Containing Beast Mode

The Patriots have the personnel to stop the Seahawks passing game with an outstanding and physical secondary. However, the Patriots will have their hands full in the running game. Not only do they need to contain Marshawn Lynch but they will also have to limit Russell Wilson and his scrambling ability. Luckily for the Patriots, linebackers Jamie Collins and Dont’a Hightower and defensive end Rob Ninkovich will be up to the task. Collins is their most athletic linebacker in space, Hightower can punish opponents with big hits, and Nink is the perfect spy. The Patriots will have to stay disciplined and keep responsibilities against the read option but if any squad can, it’s one coached by Bill Belichick. The Seahawks offensive line is one of their few weaknesses and they do not match up well with the Patriots front seven.

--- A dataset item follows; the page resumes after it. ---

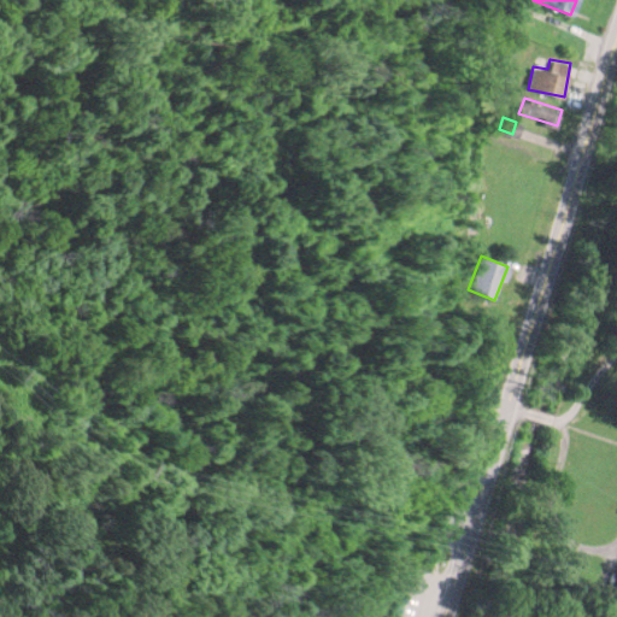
All buildings are outlined.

The Super Bowl Gambling Preview Play

This game should be a coin flip but the deeper I explore the matchups the more I prefer the Flying Elvises. New England has the potential to win both lines of scrimmage, and both battles in the secondary.

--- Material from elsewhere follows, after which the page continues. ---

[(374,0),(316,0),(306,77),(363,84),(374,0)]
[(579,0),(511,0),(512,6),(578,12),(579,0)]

Prediction: Patriots 27, Seahawks 16

DVOA data courtesy of PFF data courtesy of

John Limberakis is Inside The Pylon‘s gambling analyst, using statistics and trends to break down the betting lines, and finding the winning edge to wager with confidence.

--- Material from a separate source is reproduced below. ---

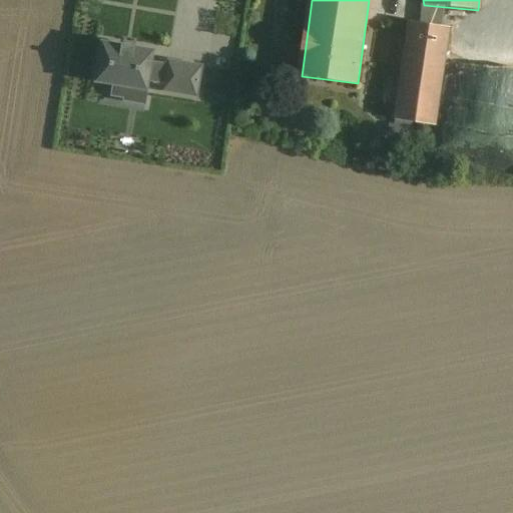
[(448,28),(408,23),(394,119),(435,125),(448,28)]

One thought on “Confidence: Super Bowl Gambling Preview

  1. I agree with the prediction and reasoning and advice not to bet a coin flip, but the intangibles seem to favor Seattle. They seem to love each other, play as a team and come up clutch time and time again. Still, not a reason to bet on them. But it might be their year – again. But my head says otherwise.
    One thing not mentioned is coaching. You give Belichick 2 weeks to prepare and a long half-time – that’s an edge for the Patriots. Seattle is predictable offensively and defensively. Beast Mode, Russell Wilson scrambling, and limited defensive adjustments. But the Patriots could begin the game with 5 eligible receivers or try to pound Blount. The first and 3rd quarters will have some key plays that might swing the tide for the Pats.
    Seattle doesn’t have the breakaway threat or returner in Harvin that made their offense really needs and they had last year.
    Regarding being battle-tested I couldn’t agree more. Look at the QB’s Seattle has faced recently. Playoffs: Aaron Rodgers, fluke game, hurt, in Seattle, playing with the lead not asked to do much – so hard to judge that one. Cam Newton isn’t there yet and had no running game to take the pressure off, and only one receiving threat. 2nd half of the season: An erratic Colin Kap on a dysfunctional SF team (twice), Ryan Lindell, Drew Stanton, Shaun Hill, Mark Sanchez – you have to go back several months to find Eli Manning and that game was tied until the 4th quarter. There’s not enough games against elite QBs to judge how great Seattle’s defense really is.